2021: What if a full-time job could support my writing, and ease up the financial pressure? This was a question I was considering when I joined WorkOS, where I helped tell the story of how tech startups could go upmarket. This was a very specific story, one that I was uniquely positioned to discuss from the Shopify Plus and QuickBooks Enterprise experiences. To me, it seemed like a matter of a business’s survival, so it was an important story to tell; it was possible that enterprise customers could make a lot of steady money that supported the business’s riskier product bets. (Independent of this, the story of how meditation app Headspace sold to businesses caught my eye, and I wrote it for Marker.) I researched, produced, and launched WorkOS’s podcast Crossing the Enterprise Chasm. I also worked with many of the tech team members on their stories, including what makes a good changelog.

2022: I spent most of this year living in Hong Kong, where I worked with Holloway to edit the manuscript of There Is No Right Way to Do This and publish a new book, Creative Doing. I sent a digital copy to all my original customers via email. I wrote a lot more about this process here, and here. The only thing I’ll add: I love books as a format, because they can survive without much ongoing maintenance. During the editing phase, I started writing every day as well. I first heard about Seth Godin doing it a few years before; I’d tried this a few times and failed, and I was inspired by Lindsay Jean Thomson and #The100DayProject to try again. 

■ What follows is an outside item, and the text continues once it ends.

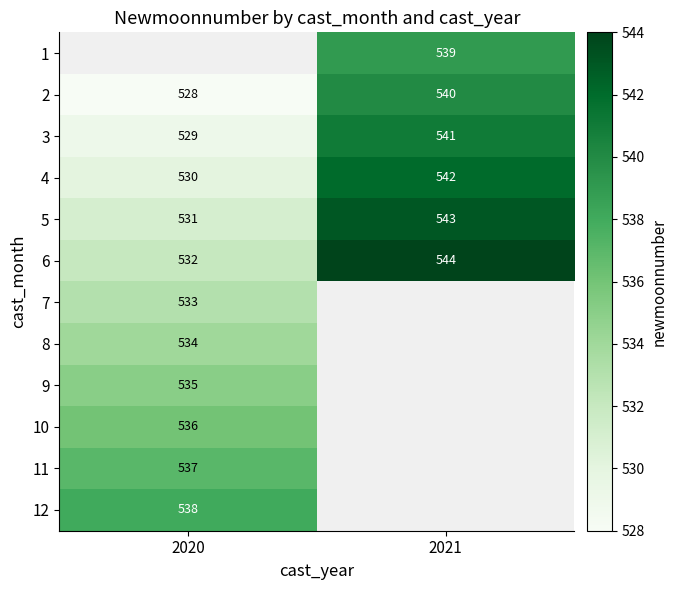

Is it true that 8 equals 829 at 2020?

False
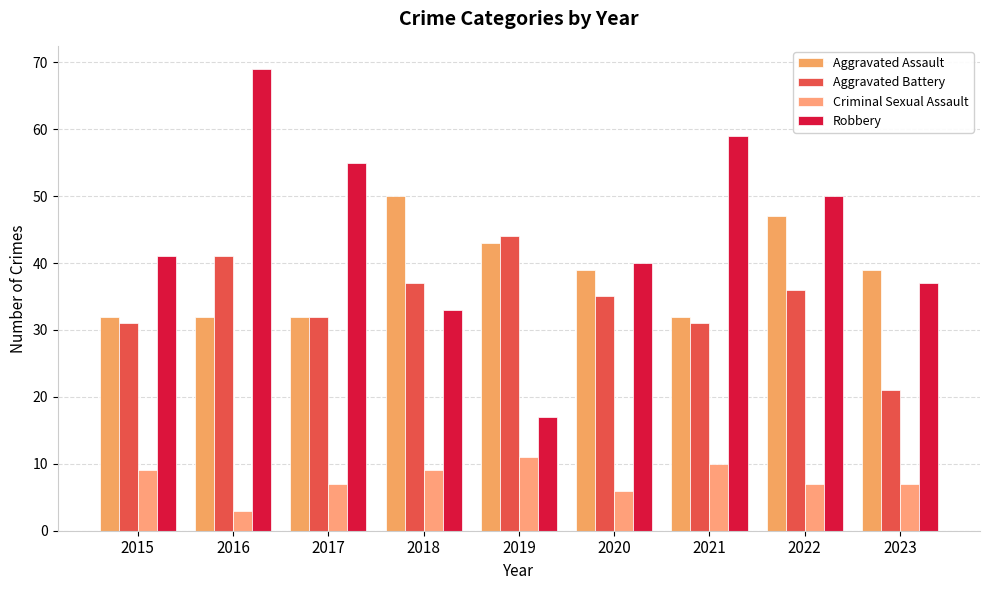

What is the sum of all Aggravated Battery values?

308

2023: I moved to New York City and joined Figma as a content strategist on the Story Studio team. I wrote several stories, including this piece on designer-developer handoff to accompany the Figma/Jira product launch, which involved interviewing tech leaders at IKEA, Condé Nast, Turo, and others. I also ghostwrote “How AI will influence creative tools: A conversation with Replit’s David Hoang,” exploring AI’s impact on design and creative workflows. One of my favorite pieces was with Ovetta Sampson, who I interviewed about minimum viable data. As part of Figma’s expansion into developer audiences, I worked as the ghostwriter and lead editor on “What codegen is (actually) good for,” authored by an engineering manager and developer advocate, intended to change how technical leaders thought about codegen. This post hit the front page of Hacker News and sparked a discussion. I became the unofficial in-house Hacker News whisperer on the marketing team, and I helped several other technical posts that reached HN’s front page, including this post from Figma’s databases team, and the authoring staff engineer publicly shouted me out

2024: I joined FGX as the marketing director. I wrote the launch announcement, “Introducing the FGX Platform,” explaining complex enterprise logistics features in a compelling, accessible way that supported their enterprise sales motion, and leading to re-engagement from dormant major clients representing six figures in revenue.

2025: I mostly hunkered down on projects I’ll be sharing very soon.

There are so many other stories—big and small—that I didn’t get to include in this timeline structure, and many people I need to link to. I plan on updating this post and adding them as they bubble up in my mind.